▶ _REQUIREMENT_: Your answer should be only the lines below from the one with "797 392 7.10" to the one with "11 390 15.37", repeated exactly, ends included.

▶ _PROVIDED DATA_:

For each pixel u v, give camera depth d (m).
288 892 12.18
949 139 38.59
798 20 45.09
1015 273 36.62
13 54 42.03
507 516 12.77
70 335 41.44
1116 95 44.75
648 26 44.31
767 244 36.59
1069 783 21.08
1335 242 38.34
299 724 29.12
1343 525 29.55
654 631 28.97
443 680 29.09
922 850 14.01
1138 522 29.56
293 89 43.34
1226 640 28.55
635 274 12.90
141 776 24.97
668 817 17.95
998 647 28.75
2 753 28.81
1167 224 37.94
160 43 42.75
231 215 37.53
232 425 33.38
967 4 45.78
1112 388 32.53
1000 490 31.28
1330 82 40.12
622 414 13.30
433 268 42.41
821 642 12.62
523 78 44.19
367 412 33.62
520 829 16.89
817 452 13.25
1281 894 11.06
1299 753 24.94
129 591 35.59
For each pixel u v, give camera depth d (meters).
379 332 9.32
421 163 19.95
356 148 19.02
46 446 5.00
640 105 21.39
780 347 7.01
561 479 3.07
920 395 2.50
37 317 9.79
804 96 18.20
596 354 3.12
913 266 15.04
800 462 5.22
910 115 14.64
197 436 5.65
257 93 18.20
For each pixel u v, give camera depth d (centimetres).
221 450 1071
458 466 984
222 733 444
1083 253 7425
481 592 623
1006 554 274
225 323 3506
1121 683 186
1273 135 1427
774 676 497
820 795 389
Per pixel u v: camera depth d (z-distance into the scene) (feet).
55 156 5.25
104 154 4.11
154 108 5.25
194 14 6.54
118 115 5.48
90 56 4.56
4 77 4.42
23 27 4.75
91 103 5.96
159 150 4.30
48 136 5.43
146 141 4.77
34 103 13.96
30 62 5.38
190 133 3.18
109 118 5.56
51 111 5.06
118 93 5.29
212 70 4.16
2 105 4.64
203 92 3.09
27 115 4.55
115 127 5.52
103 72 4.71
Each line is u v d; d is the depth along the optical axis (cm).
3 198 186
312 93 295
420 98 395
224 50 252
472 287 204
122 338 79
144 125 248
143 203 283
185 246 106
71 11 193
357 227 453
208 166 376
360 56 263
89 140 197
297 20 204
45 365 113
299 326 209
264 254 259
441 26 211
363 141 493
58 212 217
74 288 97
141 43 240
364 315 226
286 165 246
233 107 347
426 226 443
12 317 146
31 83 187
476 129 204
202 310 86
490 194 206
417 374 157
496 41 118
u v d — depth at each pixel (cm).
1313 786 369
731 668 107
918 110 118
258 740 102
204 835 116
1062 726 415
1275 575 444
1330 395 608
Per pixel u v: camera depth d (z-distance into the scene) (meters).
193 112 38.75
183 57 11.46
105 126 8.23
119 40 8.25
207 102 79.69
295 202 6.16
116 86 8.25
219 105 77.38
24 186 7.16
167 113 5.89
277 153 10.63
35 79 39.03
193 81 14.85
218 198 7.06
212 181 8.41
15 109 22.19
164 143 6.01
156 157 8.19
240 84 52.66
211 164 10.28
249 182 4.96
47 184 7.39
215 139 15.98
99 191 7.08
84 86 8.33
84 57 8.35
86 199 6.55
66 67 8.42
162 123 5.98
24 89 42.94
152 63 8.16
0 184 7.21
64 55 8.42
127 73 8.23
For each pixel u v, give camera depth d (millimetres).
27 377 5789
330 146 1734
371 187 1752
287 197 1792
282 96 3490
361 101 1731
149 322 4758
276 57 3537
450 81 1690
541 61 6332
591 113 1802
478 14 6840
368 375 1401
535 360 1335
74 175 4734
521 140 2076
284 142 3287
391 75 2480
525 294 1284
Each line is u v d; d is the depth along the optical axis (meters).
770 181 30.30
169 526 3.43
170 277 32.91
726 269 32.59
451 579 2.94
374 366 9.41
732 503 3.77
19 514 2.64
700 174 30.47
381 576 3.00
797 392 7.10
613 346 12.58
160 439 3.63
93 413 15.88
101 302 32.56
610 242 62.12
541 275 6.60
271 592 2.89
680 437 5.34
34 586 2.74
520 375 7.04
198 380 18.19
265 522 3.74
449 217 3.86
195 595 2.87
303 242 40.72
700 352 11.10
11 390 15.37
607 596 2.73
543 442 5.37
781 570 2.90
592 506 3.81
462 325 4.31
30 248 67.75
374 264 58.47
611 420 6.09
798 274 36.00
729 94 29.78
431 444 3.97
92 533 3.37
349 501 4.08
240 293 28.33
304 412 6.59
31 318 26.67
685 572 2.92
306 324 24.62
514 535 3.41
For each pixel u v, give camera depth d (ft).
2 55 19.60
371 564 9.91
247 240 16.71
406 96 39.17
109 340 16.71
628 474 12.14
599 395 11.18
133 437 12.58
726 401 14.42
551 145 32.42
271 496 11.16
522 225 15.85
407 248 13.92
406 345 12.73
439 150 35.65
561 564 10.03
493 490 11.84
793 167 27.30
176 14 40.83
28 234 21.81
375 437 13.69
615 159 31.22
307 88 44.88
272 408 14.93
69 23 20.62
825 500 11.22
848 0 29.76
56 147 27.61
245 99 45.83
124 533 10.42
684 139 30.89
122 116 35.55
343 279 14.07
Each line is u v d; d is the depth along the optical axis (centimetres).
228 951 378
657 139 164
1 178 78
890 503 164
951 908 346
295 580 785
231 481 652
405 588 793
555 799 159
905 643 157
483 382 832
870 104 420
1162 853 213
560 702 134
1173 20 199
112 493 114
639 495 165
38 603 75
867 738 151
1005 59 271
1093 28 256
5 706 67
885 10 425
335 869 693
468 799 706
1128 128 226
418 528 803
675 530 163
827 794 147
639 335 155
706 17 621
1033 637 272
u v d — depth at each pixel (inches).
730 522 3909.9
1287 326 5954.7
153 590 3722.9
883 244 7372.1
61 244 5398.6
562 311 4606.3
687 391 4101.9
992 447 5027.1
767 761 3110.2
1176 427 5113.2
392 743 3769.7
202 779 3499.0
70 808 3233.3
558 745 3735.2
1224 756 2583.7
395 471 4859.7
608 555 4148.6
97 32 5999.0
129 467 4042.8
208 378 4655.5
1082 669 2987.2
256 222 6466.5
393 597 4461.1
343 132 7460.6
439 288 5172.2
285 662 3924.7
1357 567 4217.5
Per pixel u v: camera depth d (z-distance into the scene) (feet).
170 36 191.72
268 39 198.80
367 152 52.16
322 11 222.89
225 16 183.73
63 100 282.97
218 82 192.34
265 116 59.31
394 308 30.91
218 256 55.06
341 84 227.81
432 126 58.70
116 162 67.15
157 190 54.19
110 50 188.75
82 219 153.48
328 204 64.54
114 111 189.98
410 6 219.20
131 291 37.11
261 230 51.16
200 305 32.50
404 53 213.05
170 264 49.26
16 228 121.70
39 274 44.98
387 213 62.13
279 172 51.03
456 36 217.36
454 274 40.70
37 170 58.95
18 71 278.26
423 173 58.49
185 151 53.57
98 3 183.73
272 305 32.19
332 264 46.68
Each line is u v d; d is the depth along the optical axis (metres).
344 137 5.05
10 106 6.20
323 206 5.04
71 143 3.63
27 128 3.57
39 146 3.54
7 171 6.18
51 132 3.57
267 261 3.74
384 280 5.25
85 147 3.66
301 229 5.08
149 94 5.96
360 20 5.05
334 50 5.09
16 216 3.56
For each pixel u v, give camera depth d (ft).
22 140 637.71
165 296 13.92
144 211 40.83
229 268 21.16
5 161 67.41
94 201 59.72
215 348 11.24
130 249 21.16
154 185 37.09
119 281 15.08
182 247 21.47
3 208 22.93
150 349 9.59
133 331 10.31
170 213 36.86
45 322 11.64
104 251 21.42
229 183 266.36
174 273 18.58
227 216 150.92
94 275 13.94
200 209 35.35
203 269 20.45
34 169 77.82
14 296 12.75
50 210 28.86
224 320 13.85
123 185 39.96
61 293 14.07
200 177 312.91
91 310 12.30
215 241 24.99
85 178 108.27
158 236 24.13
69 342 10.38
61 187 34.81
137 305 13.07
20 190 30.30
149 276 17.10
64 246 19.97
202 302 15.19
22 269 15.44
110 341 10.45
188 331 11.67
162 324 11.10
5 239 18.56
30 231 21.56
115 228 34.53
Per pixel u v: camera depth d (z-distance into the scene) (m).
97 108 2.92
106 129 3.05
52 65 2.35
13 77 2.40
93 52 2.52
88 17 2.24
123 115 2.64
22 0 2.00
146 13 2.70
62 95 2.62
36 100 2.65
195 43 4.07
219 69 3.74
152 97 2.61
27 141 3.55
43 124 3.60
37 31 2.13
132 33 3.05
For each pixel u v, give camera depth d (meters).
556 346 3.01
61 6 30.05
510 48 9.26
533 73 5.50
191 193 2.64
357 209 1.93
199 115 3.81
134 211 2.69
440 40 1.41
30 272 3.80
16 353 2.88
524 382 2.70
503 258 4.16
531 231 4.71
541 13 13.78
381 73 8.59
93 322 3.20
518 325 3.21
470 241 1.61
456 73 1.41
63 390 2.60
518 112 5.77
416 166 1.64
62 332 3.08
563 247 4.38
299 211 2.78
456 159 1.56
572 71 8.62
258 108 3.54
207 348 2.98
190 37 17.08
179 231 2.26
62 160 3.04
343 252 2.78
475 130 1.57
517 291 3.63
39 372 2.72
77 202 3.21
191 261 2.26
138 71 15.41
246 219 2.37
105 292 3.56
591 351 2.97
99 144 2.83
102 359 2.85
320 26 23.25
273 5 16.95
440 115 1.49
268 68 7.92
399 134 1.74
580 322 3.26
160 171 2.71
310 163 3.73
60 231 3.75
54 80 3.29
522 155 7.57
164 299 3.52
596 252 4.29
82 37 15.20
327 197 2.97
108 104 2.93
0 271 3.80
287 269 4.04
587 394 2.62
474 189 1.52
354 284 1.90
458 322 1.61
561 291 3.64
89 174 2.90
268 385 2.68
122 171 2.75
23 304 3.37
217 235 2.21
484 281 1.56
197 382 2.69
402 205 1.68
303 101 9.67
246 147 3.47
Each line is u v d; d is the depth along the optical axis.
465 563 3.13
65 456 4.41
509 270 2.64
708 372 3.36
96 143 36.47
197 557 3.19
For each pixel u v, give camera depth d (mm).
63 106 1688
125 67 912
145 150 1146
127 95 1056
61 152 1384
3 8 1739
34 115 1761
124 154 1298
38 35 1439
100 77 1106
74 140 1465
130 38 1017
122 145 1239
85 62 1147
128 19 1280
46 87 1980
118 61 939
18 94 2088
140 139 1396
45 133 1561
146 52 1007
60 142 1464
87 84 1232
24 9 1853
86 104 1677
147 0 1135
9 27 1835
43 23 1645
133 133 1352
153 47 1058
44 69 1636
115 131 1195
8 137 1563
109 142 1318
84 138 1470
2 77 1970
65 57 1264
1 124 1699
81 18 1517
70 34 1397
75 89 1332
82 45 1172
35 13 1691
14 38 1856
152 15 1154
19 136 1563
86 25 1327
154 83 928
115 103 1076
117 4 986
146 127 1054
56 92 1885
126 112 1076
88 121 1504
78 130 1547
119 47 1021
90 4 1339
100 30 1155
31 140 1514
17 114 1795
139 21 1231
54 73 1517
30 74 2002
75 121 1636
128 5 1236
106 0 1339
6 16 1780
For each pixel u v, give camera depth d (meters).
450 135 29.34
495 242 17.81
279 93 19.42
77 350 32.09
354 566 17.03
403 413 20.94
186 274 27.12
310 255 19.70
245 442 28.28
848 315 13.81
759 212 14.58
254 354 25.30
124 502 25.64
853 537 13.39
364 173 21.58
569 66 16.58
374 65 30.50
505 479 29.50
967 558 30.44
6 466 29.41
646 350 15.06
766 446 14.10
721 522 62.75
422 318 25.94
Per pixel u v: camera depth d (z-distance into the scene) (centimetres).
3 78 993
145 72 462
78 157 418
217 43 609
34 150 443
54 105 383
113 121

▶ _WRITTEN REPLY_:
797 392 7.10
613 346 12.58
160 439 3.63
93 413 15.88
101 302 32.56
610 242 62.12
541 275 6.60
271 592 2.89
680 437 5.34
34 586 2.74
520 375 7.04
198 380 18.19
265 522 3.74
449 217 3.86
195 595 2.87
303 242 40.72
700 352 11.10
11 390 15.37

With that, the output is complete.